== TEXT SHOWN ==
·····
Figure 5 plots the frequency distribution of different Foursquare service categories for a sample of cities for which we had access to Foursquare data. We observe that Food related services (e.g. restaurants, coffee shops, etc.) are the most frequent in most cities, followed by Shops & Services.
Fig. 5

Distribution of Foursquare service categories in different cities

To integrate the network structure with services locations, we assign each location to its closest node. This is tantamount to mapping service locations to their nearest intersection, allowing an efficient computation of the amount of reachable services (see Sect. 3). Services that are farther than 2 km for all intersections in a city are omitted from the study.

3 Methods

We review in this section the methods used in our work in order to assess the robustness of cities by studying their underlying road networks. As stated earlier, the road network is viewed as a directed graph \(G=(V, E)\), where V is the set of vertices and E is the set of edges. In any city, the road network graph is found to be connected, which means one could start navigating (traversal) from any node and reach any other node in the graph. One intuitive way of measuring the quality of the connectivity is to estimate the number of edges that need to be removed in order to create a disconnected graph. The process of deteriorating edges is called percolation in complex systems. Indeed, network percolation theory has already been exploited in the urban context for other purposes than the ones in this work (Arcaute et al. 2016; Li et al. 2015; Wang 2015).
·····
== RECORDED DATA ==

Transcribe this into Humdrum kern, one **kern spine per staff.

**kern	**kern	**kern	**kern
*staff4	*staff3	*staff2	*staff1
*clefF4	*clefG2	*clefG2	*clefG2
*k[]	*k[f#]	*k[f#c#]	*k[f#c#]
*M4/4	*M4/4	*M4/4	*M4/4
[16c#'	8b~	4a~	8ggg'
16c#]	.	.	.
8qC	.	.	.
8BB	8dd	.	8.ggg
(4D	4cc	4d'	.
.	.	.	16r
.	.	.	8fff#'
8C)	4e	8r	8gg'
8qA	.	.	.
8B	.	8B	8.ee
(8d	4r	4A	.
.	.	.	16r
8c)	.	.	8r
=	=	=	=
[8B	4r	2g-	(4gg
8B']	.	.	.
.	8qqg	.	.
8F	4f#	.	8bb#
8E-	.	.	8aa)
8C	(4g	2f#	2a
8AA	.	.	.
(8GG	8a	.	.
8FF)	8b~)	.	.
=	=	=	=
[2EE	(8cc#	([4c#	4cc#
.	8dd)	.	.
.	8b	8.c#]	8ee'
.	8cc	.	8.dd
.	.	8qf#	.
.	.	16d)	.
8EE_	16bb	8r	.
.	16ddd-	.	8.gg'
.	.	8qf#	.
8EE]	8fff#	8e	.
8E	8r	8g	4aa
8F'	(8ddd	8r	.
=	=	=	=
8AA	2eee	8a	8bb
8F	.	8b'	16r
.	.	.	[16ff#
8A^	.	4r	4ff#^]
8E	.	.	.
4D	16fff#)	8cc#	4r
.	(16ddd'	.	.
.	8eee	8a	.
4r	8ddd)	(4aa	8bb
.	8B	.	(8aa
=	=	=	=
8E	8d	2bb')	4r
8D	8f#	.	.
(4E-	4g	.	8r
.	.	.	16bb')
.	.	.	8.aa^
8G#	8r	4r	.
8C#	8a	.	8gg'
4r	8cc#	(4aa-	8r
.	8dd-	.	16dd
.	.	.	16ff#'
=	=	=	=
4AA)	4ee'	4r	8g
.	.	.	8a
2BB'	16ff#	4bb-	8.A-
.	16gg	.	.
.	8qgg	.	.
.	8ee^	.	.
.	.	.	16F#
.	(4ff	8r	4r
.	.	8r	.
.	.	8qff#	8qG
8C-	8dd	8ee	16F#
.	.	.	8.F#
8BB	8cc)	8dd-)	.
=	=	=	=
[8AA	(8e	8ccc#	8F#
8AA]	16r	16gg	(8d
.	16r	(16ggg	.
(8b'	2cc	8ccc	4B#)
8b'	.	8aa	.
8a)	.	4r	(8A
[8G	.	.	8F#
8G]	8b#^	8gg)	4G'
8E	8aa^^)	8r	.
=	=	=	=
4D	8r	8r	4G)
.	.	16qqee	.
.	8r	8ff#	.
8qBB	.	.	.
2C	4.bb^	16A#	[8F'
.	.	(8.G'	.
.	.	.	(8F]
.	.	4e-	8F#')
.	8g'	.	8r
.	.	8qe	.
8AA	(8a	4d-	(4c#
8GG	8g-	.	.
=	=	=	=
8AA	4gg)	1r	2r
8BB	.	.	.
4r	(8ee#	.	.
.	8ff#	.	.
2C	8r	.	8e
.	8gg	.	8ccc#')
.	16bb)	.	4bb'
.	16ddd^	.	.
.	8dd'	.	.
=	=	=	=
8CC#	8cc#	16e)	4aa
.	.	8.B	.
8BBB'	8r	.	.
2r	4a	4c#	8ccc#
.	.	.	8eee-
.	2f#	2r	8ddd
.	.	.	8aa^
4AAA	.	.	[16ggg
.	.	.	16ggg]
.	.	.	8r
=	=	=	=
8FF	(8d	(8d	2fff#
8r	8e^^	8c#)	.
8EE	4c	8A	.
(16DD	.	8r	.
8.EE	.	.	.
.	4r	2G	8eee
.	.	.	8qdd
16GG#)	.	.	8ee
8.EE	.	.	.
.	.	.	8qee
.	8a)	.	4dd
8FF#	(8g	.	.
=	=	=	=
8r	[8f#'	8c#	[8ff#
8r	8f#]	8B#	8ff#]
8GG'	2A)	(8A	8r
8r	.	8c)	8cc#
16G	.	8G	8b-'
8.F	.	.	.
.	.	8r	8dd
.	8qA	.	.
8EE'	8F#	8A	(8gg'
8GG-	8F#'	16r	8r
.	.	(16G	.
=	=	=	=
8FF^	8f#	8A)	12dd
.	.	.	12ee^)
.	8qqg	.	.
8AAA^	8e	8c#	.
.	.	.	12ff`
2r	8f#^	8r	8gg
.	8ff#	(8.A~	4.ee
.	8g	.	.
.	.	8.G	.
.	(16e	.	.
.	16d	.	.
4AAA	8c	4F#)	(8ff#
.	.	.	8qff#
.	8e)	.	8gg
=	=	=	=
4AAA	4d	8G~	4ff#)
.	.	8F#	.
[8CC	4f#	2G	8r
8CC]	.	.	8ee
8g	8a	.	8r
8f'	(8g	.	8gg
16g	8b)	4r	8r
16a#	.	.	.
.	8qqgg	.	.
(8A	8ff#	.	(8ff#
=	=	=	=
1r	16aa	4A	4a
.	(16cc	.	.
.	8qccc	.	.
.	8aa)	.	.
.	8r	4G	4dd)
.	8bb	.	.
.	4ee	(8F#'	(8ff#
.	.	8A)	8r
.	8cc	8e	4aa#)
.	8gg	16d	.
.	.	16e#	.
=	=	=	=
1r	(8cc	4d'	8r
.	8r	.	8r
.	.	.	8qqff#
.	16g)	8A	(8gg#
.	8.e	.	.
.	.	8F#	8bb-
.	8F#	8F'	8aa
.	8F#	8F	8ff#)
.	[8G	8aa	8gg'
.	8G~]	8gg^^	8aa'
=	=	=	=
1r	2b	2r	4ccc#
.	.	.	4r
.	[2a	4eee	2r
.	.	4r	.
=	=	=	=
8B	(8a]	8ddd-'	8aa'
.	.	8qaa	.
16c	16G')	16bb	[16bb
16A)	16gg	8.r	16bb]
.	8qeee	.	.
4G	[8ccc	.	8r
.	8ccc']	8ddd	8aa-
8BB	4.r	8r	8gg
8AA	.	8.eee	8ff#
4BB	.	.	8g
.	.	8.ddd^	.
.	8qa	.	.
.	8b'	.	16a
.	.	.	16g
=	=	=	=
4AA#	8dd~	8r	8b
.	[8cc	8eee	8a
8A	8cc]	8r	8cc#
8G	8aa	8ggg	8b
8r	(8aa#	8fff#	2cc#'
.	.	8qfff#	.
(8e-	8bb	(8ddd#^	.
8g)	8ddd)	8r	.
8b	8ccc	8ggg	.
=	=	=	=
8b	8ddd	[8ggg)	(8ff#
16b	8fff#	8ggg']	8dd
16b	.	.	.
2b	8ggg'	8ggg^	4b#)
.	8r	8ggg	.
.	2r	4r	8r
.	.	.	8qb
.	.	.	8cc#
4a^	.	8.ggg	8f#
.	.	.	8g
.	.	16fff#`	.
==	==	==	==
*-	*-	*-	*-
·····
== LIST OF TASKS ==
**a)** In the text on city road networks and services, what is done with services that are farther than 2 km from every intersection in a city?
**b)** Continue the text on city road networks and services, picking up after its last sentence.

== RESULTS IN ORDER ==
**a)** They are omitted from the study.

**b)**
A related formulation in data mining—and graph theory in particular—is the so called minimum-cut problem (MCP) (Stoer and Wagner 1997; Boykov and Kolmogorov 2004). In this context, a cut of a graph \(G=(V, E)\) is a partition of V into two non empty sets S and T. The crossing edges of the cut (ST) are the ones with one endpoint in each of the two sets (ST). The capacity of the cut is the sum of the weights of its crossing edges. The minimum cut (MC) is then defined as the cut with the minimum capacity. In case of unweighted graphs (which is equivalent to the case where all edges have similar weight), the minimum cut is the cut with a minimum number of crossing edges. The most popular version of MCP is the \(s-t\) minimum cut in which a pair of source and target nodes as assumed given, and seek to find the MC that disconnects them. A generalization of this problem to directed graphs where no such pair is given has been proposed by Hao and Orlin (1994) and coined as the unrestricted minimum cut problem. The idea for solving MC for the entire graph is to solve a sequence of \(2n-2\) minimum \(s-t\) cut problems, and then select the best one of them (where n is the number of nodes). Hao and Orlin (1994) proposed a fast algorithm in which the sequence of subsequent minimum \(s-t\) cut problems are carefully rearranged to allow for some remarkable optimizations. Although the idea of using MCP might sound relevant to study resilience of networks, it does suffer several shortcomings due to the planar and geometric nature of road networks in particular. Indeed, in most of the cases, the minimum \(s-t\) cut problem results in a set of singular edge that splits the whole set of vertices V into \(V-\{j\}\) and \(\{j\}\), where j is either the source or the target node in the \(s-t\) cut problem (see Table 1 for the low average degrees found in road networks.) This makes MCP trivial adaptation unfit to the problem we want to study. Therefor, we stick to the percolation process which has more interpretable and meaningful results in studying connectivity of road networks represented as planar directed graphs.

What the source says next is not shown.